(已存储的数据条目)
• • • •
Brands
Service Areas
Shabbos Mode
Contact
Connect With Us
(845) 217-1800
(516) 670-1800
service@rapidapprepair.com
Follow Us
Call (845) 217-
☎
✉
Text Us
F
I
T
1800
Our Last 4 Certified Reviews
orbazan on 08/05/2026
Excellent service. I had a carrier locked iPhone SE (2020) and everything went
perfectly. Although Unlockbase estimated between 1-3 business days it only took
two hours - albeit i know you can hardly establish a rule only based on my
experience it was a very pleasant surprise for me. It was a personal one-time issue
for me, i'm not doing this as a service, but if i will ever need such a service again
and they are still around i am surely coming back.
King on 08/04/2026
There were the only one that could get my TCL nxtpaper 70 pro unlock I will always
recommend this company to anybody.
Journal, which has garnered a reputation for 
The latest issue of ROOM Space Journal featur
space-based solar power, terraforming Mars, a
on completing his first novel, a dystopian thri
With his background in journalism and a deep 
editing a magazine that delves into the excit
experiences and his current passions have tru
• • • •
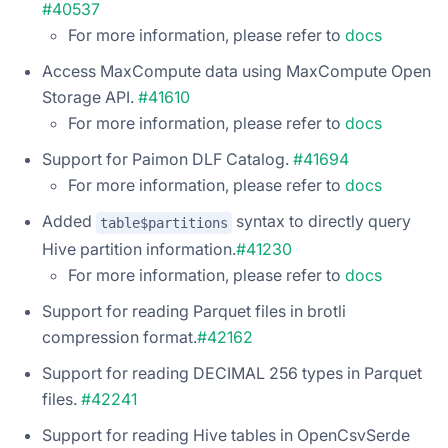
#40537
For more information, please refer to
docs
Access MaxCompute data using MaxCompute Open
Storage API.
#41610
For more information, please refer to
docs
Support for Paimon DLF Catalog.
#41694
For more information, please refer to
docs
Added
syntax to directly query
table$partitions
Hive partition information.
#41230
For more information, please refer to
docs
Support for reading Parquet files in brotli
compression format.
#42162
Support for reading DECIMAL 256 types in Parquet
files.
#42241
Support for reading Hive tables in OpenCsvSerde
• • • •
任务要求: 统计上面的条目中有多少行含有字符串“files”，区分大小写，只写出数字。

答案: 2